The conspicuous absence of a fair treatment clause in the war aims will not only prolong the war but endanger the peace as well. Most Germans seem to have acquiesced in the policy of wholesale aggression, and few of the conquered peoples of Europe would feel any compunction about spooning the aggressors full of the same bitter medicine Hitler is prescribing today. Yet in the long run, Americans have no interest in a policy of revenge. The eye-for-an-eye, tooth-for-tooth principle of justice will add explosive to a future European powder-keg, and our only permanent interest in Europe is peace. The one nation distant enough and strong enough to enforce a just peace is the United States, and we have committed ourselves to a program the practical result of which is domination and whose eventual outcome may be yet another war.
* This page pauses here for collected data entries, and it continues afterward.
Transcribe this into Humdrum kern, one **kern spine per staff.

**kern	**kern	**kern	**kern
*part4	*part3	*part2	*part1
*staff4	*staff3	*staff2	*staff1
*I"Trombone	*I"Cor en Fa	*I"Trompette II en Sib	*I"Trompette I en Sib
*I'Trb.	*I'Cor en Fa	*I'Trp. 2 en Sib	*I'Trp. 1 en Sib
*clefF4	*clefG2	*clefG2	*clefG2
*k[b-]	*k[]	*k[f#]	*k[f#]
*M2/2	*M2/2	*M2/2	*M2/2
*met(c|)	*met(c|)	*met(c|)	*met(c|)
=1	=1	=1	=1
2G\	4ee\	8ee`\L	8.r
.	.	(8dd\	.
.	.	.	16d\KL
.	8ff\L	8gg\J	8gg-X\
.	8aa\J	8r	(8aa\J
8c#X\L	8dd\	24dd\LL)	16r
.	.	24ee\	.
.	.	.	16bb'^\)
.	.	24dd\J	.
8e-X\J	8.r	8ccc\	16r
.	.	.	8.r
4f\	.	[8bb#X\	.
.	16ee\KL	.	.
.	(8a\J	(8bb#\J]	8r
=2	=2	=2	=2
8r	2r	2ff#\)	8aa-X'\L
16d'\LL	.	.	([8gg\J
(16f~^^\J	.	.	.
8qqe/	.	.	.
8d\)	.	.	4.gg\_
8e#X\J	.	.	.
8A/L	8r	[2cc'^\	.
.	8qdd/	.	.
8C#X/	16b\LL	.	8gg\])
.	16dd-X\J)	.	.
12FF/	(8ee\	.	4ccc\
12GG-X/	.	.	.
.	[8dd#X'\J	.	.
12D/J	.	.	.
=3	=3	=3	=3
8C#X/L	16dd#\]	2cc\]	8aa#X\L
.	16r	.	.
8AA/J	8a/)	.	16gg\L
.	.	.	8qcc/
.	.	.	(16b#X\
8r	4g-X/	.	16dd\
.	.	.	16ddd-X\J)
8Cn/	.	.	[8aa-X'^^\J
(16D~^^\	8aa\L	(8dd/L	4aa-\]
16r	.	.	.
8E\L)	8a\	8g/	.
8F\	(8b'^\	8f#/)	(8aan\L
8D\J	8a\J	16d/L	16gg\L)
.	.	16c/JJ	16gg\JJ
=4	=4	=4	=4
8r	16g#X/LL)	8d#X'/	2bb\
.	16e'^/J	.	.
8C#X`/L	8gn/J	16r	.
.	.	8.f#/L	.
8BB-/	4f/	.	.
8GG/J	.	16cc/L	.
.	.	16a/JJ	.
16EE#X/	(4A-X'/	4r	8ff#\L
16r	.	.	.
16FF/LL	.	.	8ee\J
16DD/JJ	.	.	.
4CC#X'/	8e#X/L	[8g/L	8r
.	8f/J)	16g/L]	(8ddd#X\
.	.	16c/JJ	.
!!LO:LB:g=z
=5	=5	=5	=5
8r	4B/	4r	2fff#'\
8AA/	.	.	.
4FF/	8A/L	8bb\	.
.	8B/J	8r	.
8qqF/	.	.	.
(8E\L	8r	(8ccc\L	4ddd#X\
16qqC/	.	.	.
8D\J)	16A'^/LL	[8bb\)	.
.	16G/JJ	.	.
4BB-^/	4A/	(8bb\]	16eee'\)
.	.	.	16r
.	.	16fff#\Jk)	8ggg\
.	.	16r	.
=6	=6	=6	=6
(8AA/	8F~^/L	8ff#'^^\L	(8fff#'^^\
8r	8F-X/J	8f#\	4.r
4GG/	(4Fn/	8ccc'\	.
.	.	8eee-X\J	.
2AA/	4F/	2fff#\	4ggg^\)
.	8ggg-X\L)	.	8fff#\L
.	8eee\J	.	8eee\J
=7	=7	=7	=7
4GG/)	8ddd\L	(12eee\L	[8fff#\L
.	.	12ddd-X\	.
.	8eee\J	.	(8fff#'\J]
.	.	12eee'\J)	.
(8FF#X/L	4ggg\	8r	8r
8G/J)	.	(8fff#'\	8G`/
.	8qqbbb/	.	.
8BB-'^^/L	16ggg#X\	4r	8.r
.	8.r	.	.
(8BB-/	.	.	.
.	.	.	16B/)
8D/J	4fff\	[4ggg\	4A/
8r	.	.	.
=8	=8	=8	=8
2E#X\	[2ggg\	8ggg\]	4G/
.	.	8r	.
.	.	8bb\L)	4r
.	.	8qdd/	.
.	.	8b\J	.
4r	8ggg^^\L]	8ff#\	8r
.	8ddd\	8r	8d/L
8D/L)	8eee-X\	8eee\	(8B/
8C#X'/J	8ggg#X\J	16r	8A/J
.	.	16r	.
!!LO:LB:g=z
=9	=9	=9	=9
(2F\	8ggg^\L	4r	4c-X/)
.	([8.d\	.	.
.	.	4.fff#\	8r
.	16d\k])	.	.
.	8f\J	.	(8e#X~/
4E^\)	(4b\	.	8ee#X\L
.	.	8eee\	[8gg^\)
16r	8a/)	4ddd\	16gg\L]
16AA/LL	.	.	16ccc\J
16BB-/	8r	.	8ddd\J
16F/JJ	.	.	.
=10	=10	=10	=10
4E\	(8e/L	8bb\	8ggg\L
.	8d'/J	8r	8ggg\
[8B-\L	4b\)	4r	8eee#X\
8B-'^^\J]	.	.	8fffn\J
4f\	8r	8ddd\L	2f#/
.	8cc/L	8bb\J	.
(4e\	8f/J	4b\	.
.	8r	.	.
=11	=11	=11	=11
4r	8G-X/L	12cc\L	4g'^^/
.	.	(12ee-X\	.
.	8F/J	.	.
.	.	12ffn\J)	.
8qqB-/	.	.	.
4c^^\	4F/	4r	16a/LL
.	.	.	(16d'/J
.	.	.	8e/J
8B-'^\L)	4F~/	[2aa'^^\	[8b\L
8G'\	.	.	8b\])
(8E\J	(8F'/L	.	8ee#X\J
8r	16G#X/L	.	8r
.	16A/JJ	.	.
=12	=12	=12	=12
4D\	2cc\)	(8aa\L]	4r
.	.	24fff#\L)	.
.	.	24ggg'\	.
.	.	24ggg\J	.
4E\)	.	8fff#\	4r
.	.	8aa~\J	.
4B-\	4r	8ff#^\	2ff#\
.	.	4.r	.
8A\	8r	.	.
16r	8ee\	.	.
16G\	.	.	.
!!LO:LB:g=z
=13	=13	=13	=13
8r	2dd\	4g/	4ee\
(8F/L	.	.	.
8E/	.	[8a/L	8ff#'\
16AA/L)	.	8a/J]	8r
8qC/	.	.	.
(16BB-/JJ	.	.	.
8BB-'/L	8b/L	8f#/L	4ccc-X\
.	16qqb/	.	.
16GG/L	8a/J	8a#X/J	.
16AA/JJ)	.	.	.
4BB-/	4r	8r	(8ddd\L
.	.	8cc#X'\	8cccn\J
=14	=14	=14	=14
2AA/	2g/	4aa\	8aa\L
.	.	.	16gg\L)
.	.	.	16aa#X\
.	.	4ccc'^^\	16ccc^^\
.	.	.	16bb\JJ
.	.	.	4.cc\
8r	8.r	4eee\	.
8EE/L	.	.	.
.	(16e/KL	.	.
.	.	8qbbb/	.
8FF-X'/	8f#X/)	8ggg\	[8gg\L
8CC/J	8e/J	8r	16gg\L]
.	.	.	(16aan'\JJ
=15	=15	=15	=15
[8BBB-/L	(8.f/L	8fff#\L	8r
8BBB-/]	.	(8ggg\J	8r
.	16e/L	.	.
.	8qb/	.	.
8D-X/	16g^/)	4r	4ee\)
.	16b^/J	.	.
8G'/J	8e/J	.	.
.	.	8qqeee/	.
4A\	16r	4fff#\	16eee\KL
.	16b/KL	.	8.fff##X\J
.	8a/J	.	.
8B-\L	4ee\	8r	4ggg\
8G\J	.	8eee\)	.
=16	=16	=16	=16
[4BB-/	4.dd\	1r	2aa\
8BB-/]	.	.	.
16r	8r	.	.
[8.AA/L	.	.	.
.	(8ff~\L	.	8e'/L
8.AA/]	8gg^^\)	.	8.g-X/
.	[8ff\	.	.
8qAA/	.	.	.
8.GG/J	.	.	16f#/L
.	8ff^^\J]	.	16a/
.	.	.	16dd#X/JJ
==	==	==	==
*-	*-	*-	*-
Women and war aims must be understood before they can be handled. Discussion of the eight points, their virtues and their short-comings, has been discouragingly paltry. Britain's attitude that discussion of practical post-war problems will lead to disunion among those fighting the common enemy is justified. Proposals for a future boundary between Czechoslovakia and Poland, for instance, would only result in setting the London governments of those countries at one anothers' throats. Such an attitude should not obtain in America, far removed from the petty quarrels of the small nations of Europe. Twenty-three years ago tomorrow Americans celebrated Armistice Day as the end of a great victory. For Americans today November 11, 1918 represents the beginning of a great defeat--one that must not be repeated.